B. Le critère de l’internaute normalement informé et raisonnablement attentif
Pour apprécier le risque de confusion, la Cour mobilise le critère constant de l’internaute normalement informé et raisonnablement attentif. Ce standard permet d’évaluer si un consommateur moyen est susceptible de croire, à la vue de l’annonce, que les produits du concurrent proviennent du titulaire de la marque ou d’une entreprise économiquement liée.
En l’espèce, la Cour entérine la décision du Tribunal qui avait procédé à une analyse factuelle de l’annonce litigieuse. Le Tribunal avait constaté que celle-ci ne contenait aucune mention de la marque et qu’elle identifiait clairement le concurrent comme étant l’annonceur. Par conséquent, l’internaute attentif était en mesure de comprendre qu’il s’agissait d’une offre alternative et non d’une offre émanant du titulaire de la marque. En confirmant ce raisonnement, la Cour souligne que l’atteinte à la marque n’est pas constituée lorsque la présentation de l’annonce est suffisamment claire pour écarter tout risque de confusion.
L’arrêt renforce ainsi une jurisprudence pragmatique qui examine les circonstances spécifiques de chaque cas. Il convient désormais d’analyser la portée de cette solution pour les acteurs économiques.
II. La portée de la solution pour la concurrence sur le marché numérique
En validant l’approche du Tribunal, la Cour de justice opère une délimitation précise des droits du titulaire de la marque (A), ce qui emporte des conséquences significatives sur les stratégies de protection des marques en ligne (B).
A. L’équilibre entre protection de la marque et libre concurrence
La solution retenue par la Cour de justice établit un équilibre entre la protection légitime des droits de propriété intellectuelle et la nécessité de préserver une concurrence saine et loyale. Une interdiction de principe de l’usage de marques comme mots-clés par des concurrents aurait pour effet de cloisonner le marché numérique et de limiter l’information accessible au consommateur.

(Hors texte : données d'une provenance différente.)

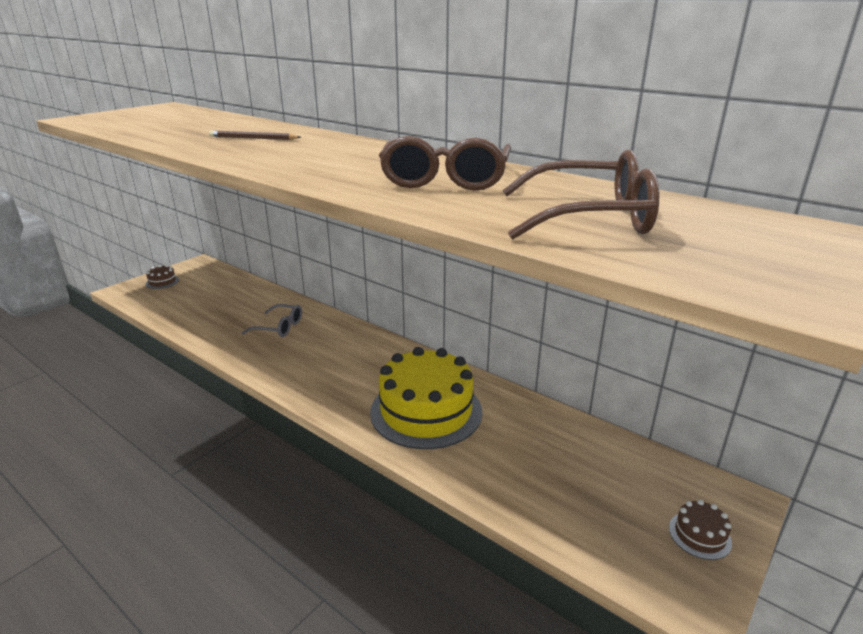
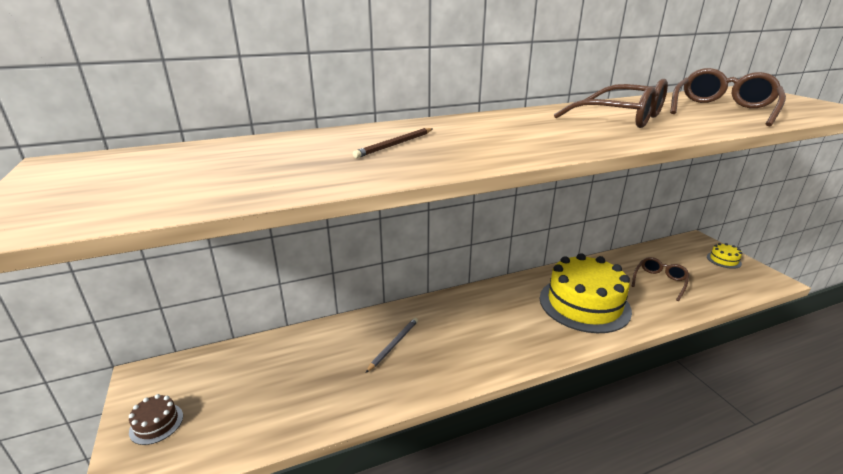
camera: 60 degrees left, 0 degrees up
grey glasses [242,304,302,337] -> grey pencil [366,318,418,373]
brown cake [669,500,732,560] -> yellow cake [707,243,742,269]
none -> brown glasses [632,257,689,301]

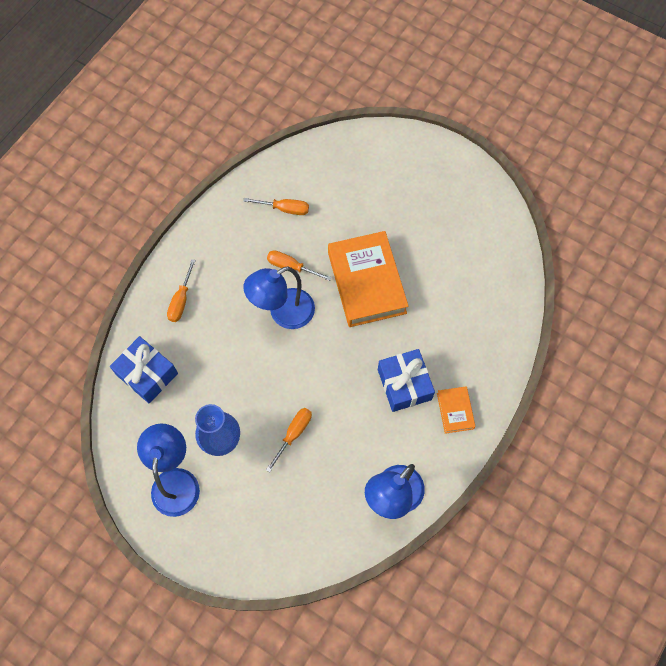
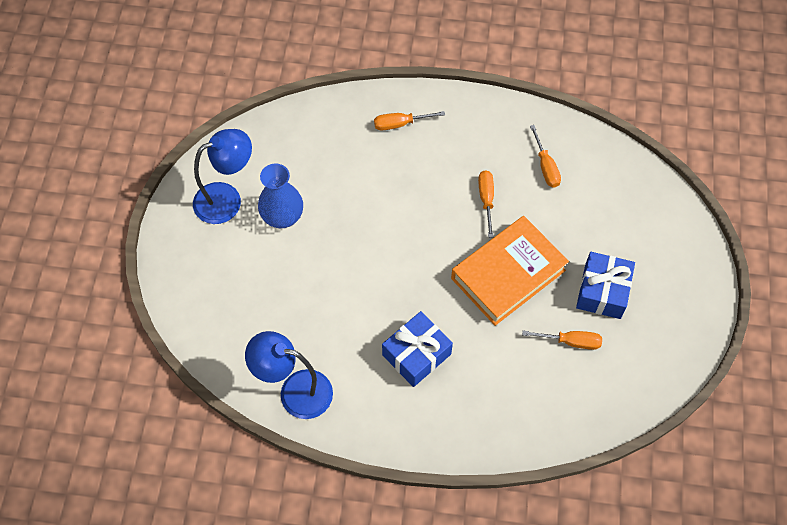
camera: 65 degrees right, 5 degrees down
blue gift [110,336,178,403] -> blue gift moved to [576,252,635,319]
blue lamp [243,266,315,329] -> none
orange screwdriver [266,408,312,472] -> orange screwdriver moved to [522,331,602,350]
orange book [437,386,476,434] -> none

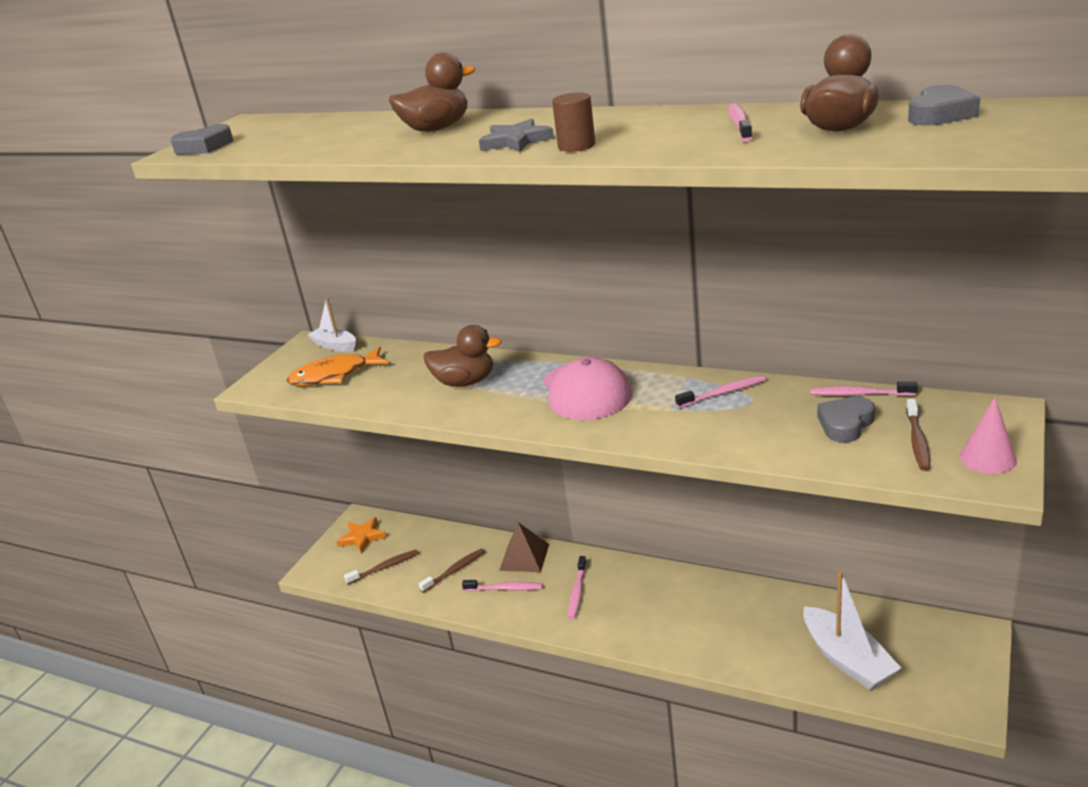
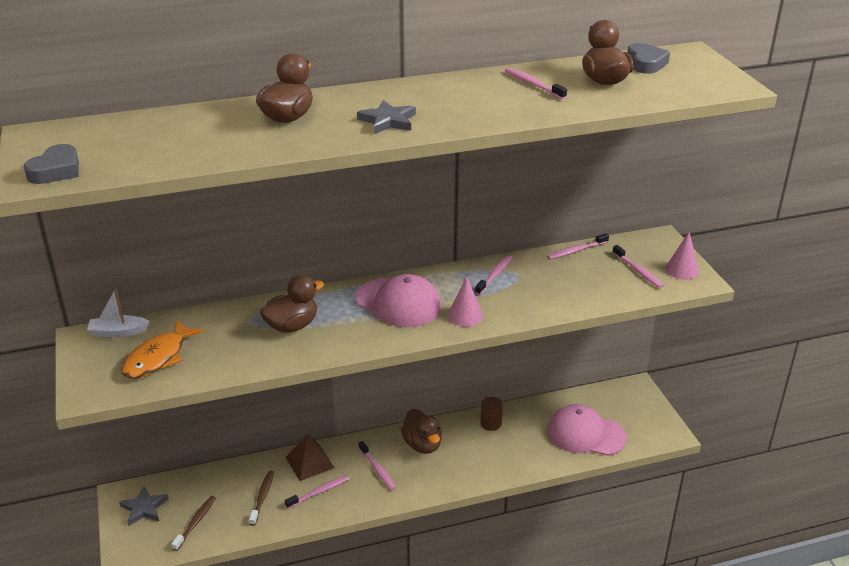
camera: 45 degrees left, 5 degrees up
orange star [336,517,386,553] -> grey star [119,486,169,526]
brown cylinder [552,92,595,152] -> brown cylinder moved to [480,397,503,431]
white boat [803,571,901,690] -> pink cap [548,404,627,456]
grey heart [817,397,875,442] -> none
brown toothbrush [906,399,930,470] -> pink toothbrush [613,245,664,288]
none -> brown duck [401,409,442,454]
none -> pink cone [448,276,483,327]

La décision commentée confirme que le droit des marques n’a pas pour objet de protéger ses titulaires contre les pratiques concurrentielles qui sont par ailleurs loyales. Un concurrent est en droit de proposer une alternative aux produits ou services du titulaire d’une marque, y compris en utilisant cette marque pour cibler les consommateurs intéressés, à la condition que la publicité soit transparente quant à l’origine de l’offre. La Cour refuse ainsi de conférer au titulaire de la marque un monopole sur la visibilité de son signe dans l’espace publicitaire numérique.

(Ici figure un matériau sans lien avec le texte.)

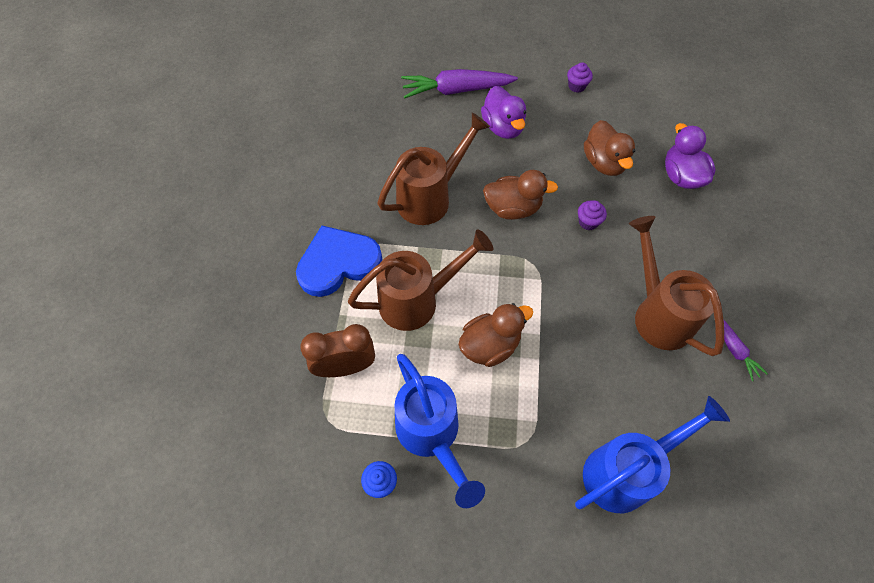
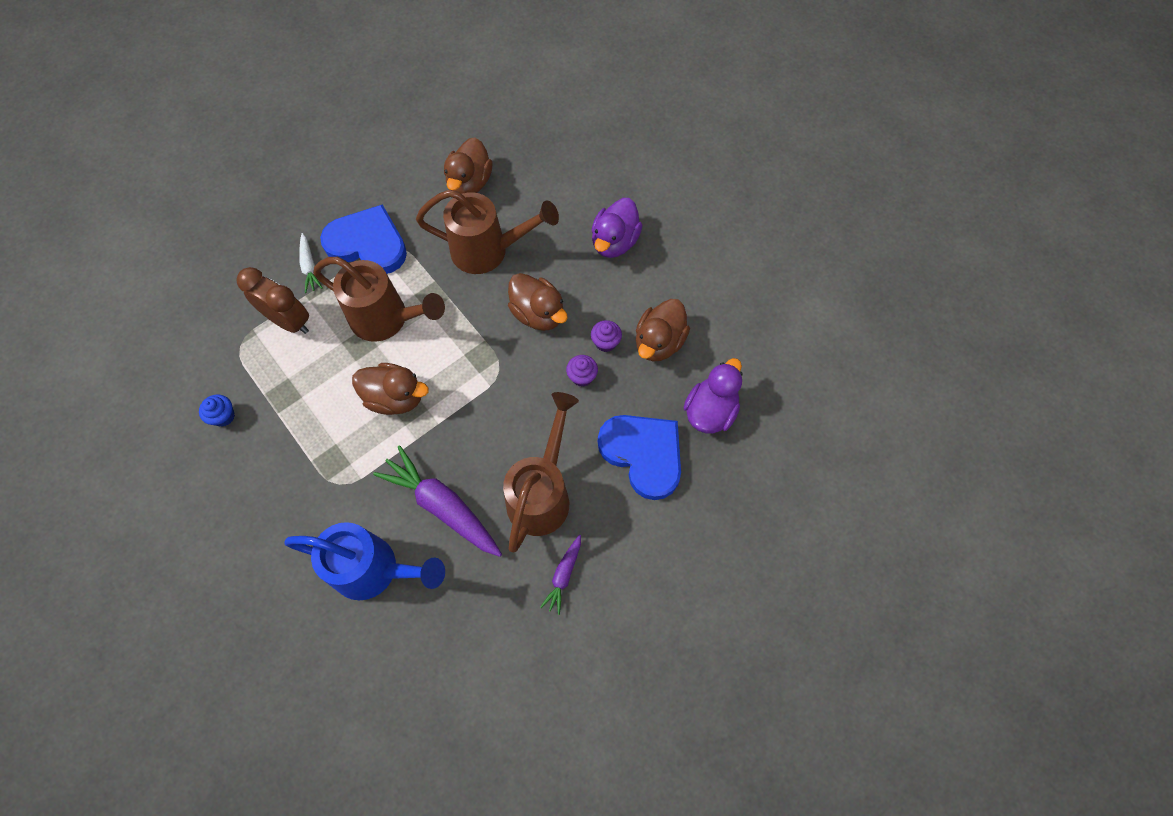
camera: 45 degrees right, 5 degrees up
blue watering can [395,354,485,508] -> none
purple carrot [401,69,518,98] -> purple carrot moved to [373,446,502,557]
purple cupcake [567,62,593,93] -> purple cupcake moved to [591,320,622,352]
none -> white carrot [299,233,323,293]
none -> brown duck [444,137,493,194]
none -> blue heart [598,415,681,500]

B. Les implications pour les stratégies de surveillance des titulaires de marques
La portée de cet arrêt est avant tout pratique. Il est désormais clairement établi que les titulaires de marques ne peuvent plus se contenter d’invoquer la simple utilisation de leur marque comme mot-clé pour obtenir gain de cause. Leur action doit être fondée sur la preuve d’un risque de confusion réel, découlant directement de la manière dont l’annonce est formulée et présentée.

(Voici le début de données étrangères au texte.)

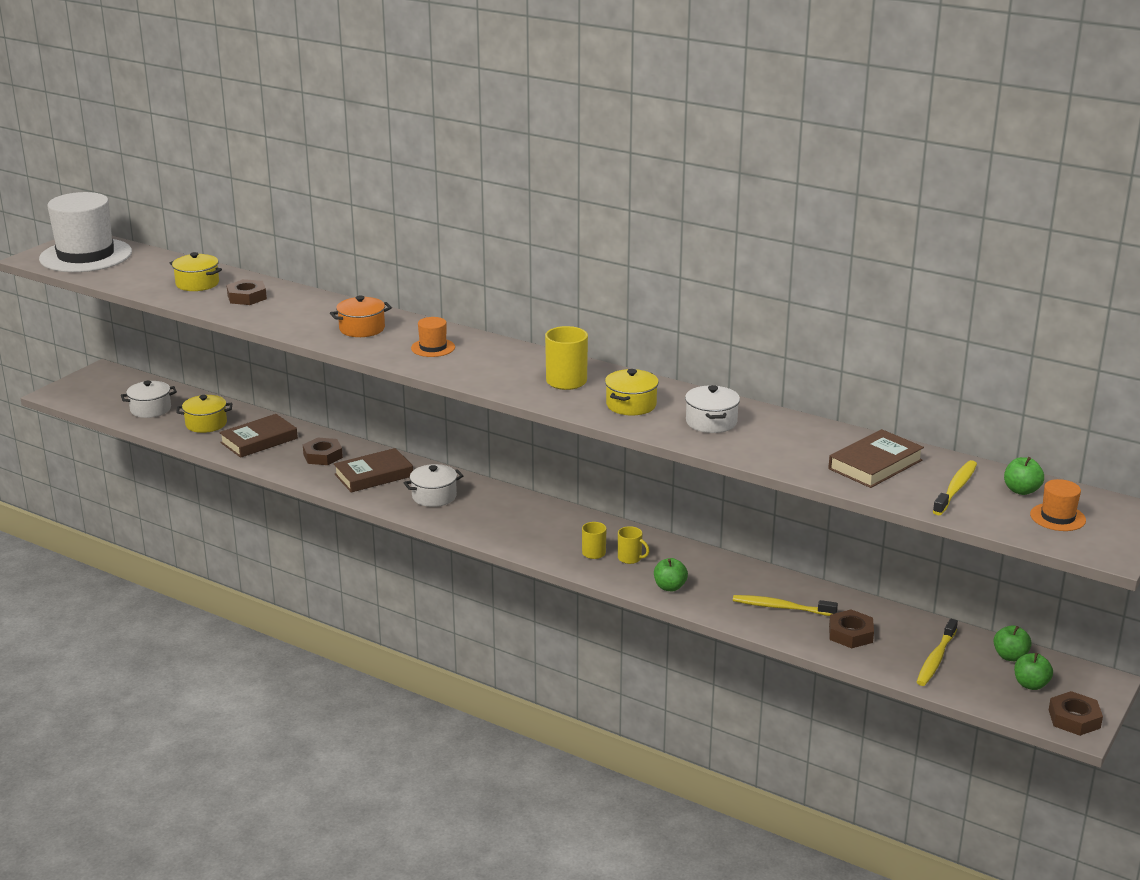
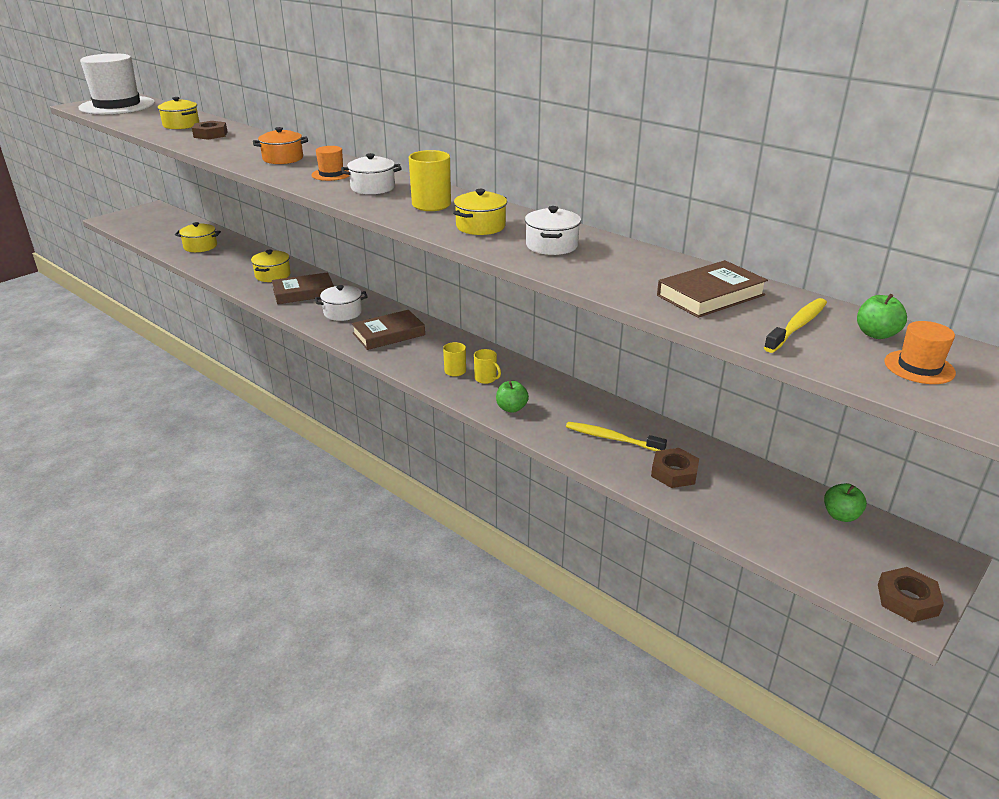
camera: 10 degrees right, 5 degrees up
white pot [121,381,177,418] -> white pot moved to [341,153,402,194]
brown book [219,414,298,458] -> brown book moved to [352,310,425,350]
brown nut [303,438,343,465] -> yellow pot [251,250,291,282]
yellow toothbrush [917,619,958,686] -> none
green apple [1014,653,1053,690] -> none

Cela impose aux entreprises une surveillance plus fine et plus qualitative de l’usage de leurs marques sur internet. Elles doivent collecter des éléments de preuve portant non seulement sur la réservation des mots-clés, mais surtout sur le contenu des annonces publicitaires affichées. La charge de la preuve d’une atteinte à la fonction d’origine repose donc entièrement sur le titulaire de la marque, qui doit démontrer que l’internaute, malgré une attention normale, a pu être trompé sur l’origine des biens ou des services.